Un grupo de mujeres del vecindario se ha organizado para caminar juntas por las calles, cruzando el puente de la carretera 5, territorio que divide zonas de influencia de pandillas hispanas, rumbo a sus clases de ejercicio en el Centro de Personas de Tercera Edad de Oceanside.

Las mujeres han presentado la caminata como una muestra de solidaridad mutua, para combatir el miedo y para enviar un mensaje de que no están intimidadas.

Afuera de ese centro, donde las clases comenzaron hace dos meses, el pasado 2 de marzo dos hombres dispararon contra un entrenador voluntario de fútbol cuya identidad se reserva por seguridad.

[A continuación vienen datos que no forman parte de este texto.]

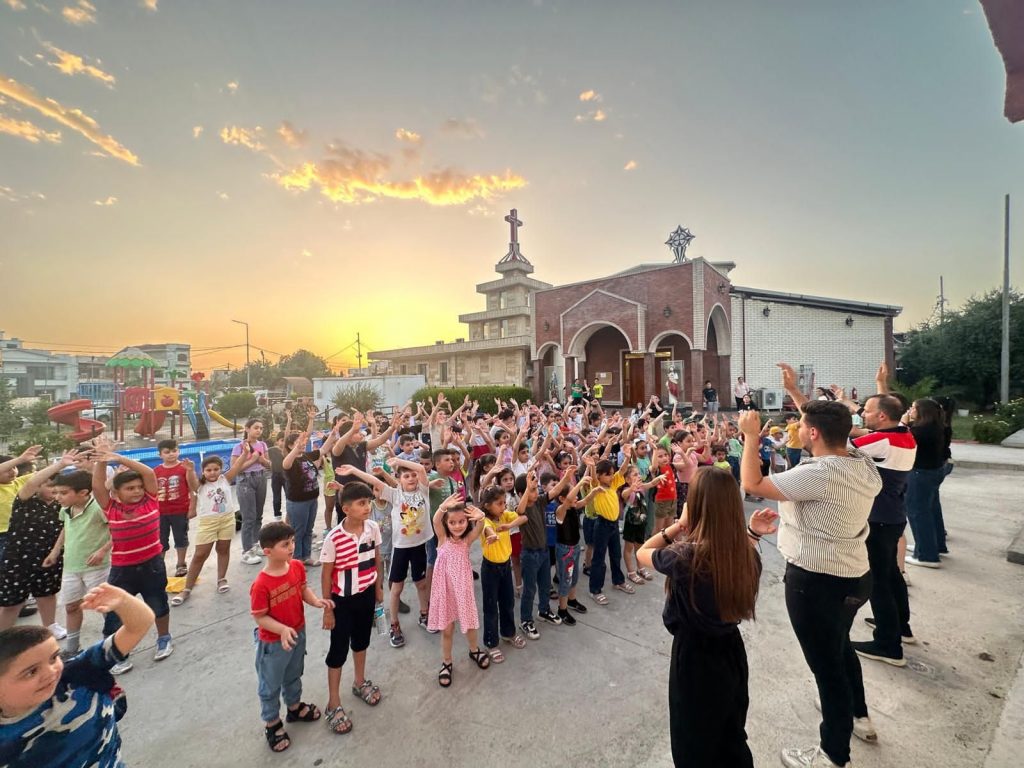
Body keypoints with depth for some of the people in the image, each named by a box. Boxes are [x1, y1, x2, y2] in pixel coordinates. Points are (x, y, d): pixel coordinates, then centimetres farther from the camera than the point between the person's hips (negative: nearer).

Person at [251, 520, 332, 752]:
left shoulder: (297, 566, -14)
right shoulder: (261, 584, -32)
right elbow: (260, 617, -23)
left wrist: (316, 601, -17)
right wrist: (282, 630, -34)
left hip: (298, 633, 6)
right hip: (273, 643, -6)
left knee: (294, 676, 29)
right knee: (270, 685, 19)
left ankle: (294, 707, 54)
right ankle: (272, 724, 42)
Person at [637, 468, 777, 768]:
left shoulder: (684, 555, -30)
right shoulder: (747, 554, -14)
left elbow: (642, 552, -10)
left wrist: (678, 525, -10)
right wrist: (751, 533, -1)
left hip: (694, 656, -5)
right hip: (731, 649, 5)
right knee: (732, 739, 30)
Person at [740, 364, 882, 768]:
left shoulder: (818, 474, -29)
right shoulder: (863, 463, -2)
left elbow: (752, 484, -24)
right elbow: (828, 424, 14)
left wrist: (751, 436, -15)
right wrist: (795, 391, 16)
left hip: (817, 581, -9)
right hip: (853, 574, 9)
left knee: (826, 665, 8)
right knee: (840, 646, 31)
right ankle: (858, 714, 54)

Carachuri Pérez murió el domingo pasado por la madrugada a las afueras de la casa de su tía Roberta en Grant Street, sin que se hayan dado arrestos en el caso.

Según su familia, el joven se encontraba en compañía de sus primos cuando una persona que caminaba frente a la casa le disparó en el abdomen.

De acuerdo con la Policía de Oceanside, la violencia relacionada con las pandillas fue casi inexistente en la década de 2000, en contraste con los ochenta y noventa cuando era extrema.

Sin embargo, desde diciembre de 2010 y hasta julio de 2011 se dieron cuatro homicidios relacionados con las pandillas en la ciudad, y tres más en lo que va del año.

El 2 de enero el joven de 20 años Stephen Board fue encontrado con un disparo mortal frente a una vivienda, mientras que el pasado 4 de marzo Samuel Quintana Zamudio, de 25 años, murió a consecuencia de heridas cuando fue apuñalado en una fiesta.